任务说明 A
请逐字誊写提取文本中从“为约束的子数组设置一个字符值的约束属性。”到“len – 约束的数量。”的这一段。
任务说明 B
根据提取文本回答下列问题:
(i) 参数 start 表示什么?
(ii) 第一个示例中,newvals 数组包含哪两个字符值?
(iii) 第二个 set 方法为哪种约束数组设置字符值约束属性?

提取文本
为约束的子数组设置一个字符值的约束属性。

Arguments:
  • attr – 正在修改的属性。

  • constrs – 一个一维的约束数组,其属性值正在被修改。

  • newvals – 每个输入约束的属性的期望新值。

  • start – 列表中感兴趣的第一个约束的索引。

  • len – 约束的数量。

Example:
// Add 3 trivial linear constraints to model
GRBConstr[] constrs = model.addConstrs(3);
// Change the sense of the first 2 constraints
char[] newvals = {'<', '='};
model.set(GRB.CharAttr.Sense, constrs, newvals, 0, 2);
void set(GRB.CharAttr attr, GRBConstr[][] constrs, char[][] newvals)#

为二维约束数组设置一个字符值约束属性。

Arguments:
  • attr – 正在修改的属性。

  • constrs – 一个二维的约束数组,其属性值正在被修改。

  • newvals – 每个输入约束的属性的期望新值。

Example:
// Change the sense of a 2x2 array of constraints
GRBConstr[][] constrs = new GRBConstr[2][2];
// ...

资料来源
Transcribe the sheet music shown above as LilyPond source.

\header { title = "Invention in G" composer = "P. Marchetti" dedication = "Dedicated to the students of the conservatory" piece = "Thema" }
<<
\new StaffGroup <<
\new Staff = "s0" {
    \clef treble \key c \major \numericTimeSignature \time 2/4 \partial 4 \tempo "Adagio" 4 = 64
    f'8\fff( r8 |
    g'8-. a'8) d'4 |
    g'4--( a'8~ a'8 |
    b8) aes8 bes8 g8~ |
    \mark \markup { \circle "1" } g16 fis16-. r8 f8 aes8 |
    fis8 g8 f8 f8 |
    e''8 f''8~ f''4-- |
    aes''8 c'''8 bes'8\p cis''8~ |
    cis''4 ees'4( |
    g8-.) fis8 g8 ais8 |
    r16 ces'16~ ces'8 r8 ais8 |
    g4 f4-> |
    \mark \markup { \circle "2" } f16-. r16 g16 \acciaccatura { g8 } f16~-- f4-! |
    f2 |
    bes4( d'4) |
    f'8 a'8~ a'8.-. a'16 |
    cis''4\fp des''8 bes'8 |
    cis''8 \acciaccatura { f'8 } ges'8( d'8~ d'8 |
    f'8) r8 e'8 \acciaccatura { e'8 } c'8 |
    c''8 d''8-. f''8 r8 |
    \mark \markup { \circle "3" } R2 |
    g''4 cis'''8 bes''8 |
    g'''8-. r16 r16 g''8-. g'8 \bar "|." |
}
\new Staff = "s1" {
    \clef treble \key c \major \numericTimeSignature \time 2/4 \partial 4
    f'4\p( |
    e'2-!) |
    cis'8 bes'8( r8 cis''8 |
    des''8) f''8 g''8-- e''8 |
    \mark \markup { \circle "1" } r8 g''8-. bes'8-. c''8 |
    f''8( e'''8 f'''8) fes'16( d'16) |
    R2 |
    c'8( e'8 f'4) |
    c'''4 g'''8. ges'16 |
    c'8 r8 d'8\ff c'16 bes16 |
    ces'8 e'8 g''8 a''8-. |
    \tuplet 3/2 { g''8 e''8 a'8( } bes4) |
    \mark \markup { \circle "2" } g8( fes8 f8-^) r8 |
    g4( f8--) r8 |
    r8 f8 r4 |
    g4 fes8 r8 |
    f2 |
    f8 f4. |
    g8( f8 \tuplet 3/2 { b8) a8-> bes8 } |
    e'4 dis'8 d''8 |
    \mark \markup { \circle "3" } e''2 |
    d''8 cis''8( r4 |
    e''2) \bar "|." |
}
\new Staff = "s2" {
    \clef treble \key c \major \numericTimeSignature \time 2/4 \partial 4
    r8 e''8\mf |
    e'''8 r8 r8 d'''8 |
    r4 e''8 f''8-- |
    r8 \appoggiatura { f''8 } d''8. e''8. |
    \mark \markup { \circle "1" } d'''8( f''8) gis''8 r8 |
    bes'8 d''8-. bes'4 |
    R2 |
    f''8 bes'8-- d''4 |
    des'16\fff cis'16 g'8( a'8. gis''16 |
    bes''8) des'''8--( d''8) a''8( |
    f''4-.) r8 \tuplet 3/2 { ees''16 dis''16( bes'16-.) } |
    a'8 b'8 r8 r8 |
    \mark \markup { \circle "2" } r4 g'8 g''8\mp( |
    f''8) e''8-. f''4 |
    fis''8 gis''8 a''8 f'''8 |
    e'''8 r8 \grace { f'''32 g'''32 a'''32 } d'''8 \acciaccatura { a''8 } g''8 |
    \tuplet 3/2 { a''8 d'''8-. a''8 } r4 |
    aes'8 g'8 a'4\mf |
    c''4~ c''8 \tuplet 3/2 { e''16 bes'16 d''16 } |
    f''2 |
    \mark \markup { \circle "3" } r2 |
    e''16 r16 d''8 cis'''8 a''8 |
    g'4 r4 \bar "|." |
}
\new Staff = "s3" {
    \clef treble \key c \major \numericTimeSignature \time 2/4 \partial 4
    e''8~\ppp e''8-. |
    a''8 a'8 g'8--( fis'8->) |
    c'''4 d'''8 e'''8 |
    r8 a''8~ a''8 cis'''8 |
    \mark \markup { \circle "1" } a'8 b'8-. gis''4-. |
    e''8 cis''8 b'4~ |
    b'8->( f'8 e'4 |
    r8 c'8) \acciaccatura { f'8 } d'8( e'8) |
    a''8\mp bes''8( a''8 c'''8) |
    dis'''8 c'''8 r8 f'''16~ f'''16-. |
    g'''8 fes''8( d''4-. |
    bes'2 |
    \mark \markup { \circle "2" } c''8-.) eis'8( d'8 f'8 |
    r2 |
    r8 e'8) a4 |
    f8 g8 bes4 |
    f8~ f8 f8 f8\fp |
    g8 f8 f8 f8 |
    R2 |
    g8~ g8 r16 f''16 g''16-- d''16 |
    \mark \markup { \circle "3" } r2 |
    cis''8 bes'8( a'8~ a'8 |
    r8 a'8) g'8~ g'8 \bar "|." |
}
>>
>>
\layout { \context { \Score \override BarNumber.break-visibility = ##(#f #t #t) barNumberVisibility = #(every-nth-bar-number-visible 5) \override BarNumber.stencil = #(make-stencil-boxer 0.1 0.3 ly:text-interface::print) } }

回答 A
为约束的子数组设置一个字符值的约束属性。

Arguments:
  • attr – 正在修改的属性。

  • constrs – 一个一维的约束数组,其属性值正在被修改。

  • newvals – 每个输入约束的属性的期望新值。

  • start – 列表中感兴趣的第一个约束的索引。

  • len – 约束的数量。

回答 B
(i) 列表中感兴趣的第一个约束的索引。
(ii) '<' 和 '='。
(iii) 二维约束数组。